## Supplied text

------------------------------------------------------------

China and the European Union have suspended imports of chicken meat from Brazil, the world's biggest exporter of the commodity, after an outbreak of bird flu on a farm in the South American country, officials said Friday.

China is the main importer of Brazilian chicken, with 562,000 tons in 2024, or more than 10 percent of the total, according to Brazil's ABPA meat association.

The EU, for its part, imported more than 231,000 tons of chicken last year, totaling 4.5 percent of Brazil's exports of the meat.

"To respect the agreements made with China and the European Union, exports are restricted" from Brazil as a whole -- in China's case for 60 days, Brazil's agriculture ministry said in a statement.

An outbreak of a new strain of "highly pathogenic avian influenza" (HPAI) has been confirmed on a farm in Montenegro in the southern state of Rio Grande do Sul, the ministry said.

While China and the EU suspended imports from Brazil as a whole, other countries may place restrictions on the affected region only.

The ministry said the virus could not be transmitted to humans "by the consumption of poultry meat or eggs."

Infections in humans can cause severe disease with a high mortality rate, according to the World Health Organization (WHO).

It says human cases detected so far are mostly linked to people who had close contact with infected birds and other animals, or contaminated environments.

The virus does not appear to move easily from person to person, according to the WHO.

Brazil says containment and eradication measures have been put in place.

The H5N1 bird flu was first detected in 1996 in China, but since 2020, the number of outbreaks among birds has surged, and an increasing number of mammal species has been affected.

In the United States this year, tens of millions of laying chickens have been culled, resulting in an egg shortage.

A three-year-old girl last month became Mexico's first human fatality from H5N1.

------------------------------------------------------------

## Data supplied

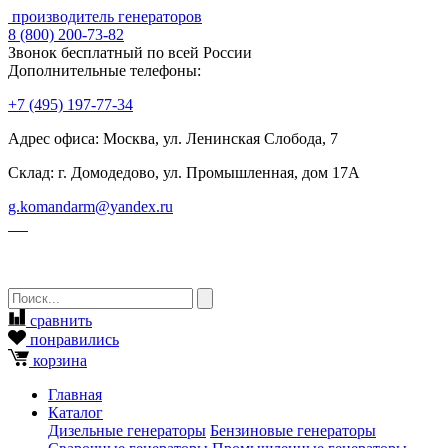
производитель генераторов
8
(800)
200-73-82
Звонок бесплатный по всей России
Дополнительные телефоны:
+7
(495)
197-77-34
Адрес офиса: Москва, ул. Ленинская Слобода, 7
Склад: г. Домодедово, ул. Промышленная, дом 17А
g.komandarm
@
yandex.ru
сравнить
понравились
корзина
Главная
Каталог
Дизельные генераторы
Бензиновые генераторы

------------------------------------------------------------

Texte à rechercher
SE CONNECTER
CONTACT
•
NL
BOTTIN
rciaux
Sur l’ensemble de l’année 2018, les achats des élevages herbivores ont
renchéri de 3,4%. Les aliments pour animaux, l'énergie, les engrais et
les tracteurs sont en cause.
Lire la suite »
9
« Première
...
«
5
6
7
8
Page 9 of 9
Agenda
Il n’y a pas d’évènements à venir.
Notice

------------------------------------------------------------

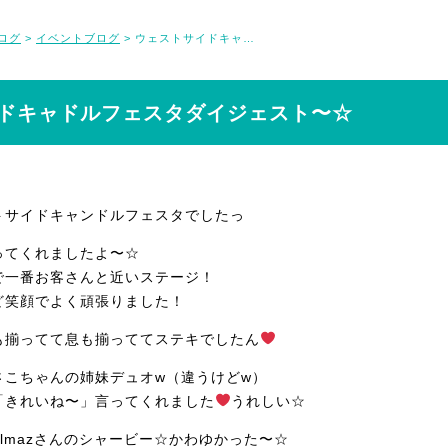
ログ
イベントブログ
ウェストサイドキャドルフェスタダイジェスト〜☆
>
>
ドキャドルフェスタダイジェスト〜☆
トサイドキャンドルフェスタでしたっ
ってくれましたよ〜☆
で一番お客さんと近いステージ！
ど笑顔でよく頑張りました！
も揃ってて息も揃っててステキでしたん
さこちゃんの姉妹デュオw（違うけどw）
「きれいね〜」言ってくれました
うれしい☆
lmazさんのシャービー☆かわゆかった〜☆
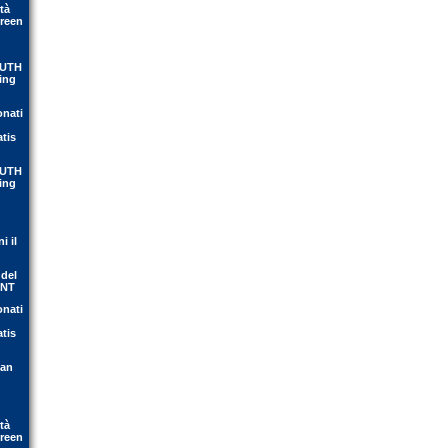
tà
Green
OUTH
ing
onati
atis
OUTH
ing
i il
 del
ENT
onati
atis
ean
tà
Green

------------------------------------------------------------

## Instructions to follow
According to the text on the Brazilian bird flu outbreak, why are chicken exports restricted from all of Brazil rather than only from the affected region? Answer in one to three sentences.

## Response area
Brazil's agriculture ministry says it is restricting exports from the whole country to respect the agreements it made with China and the European Union. For China, the restriction lasts 60 days.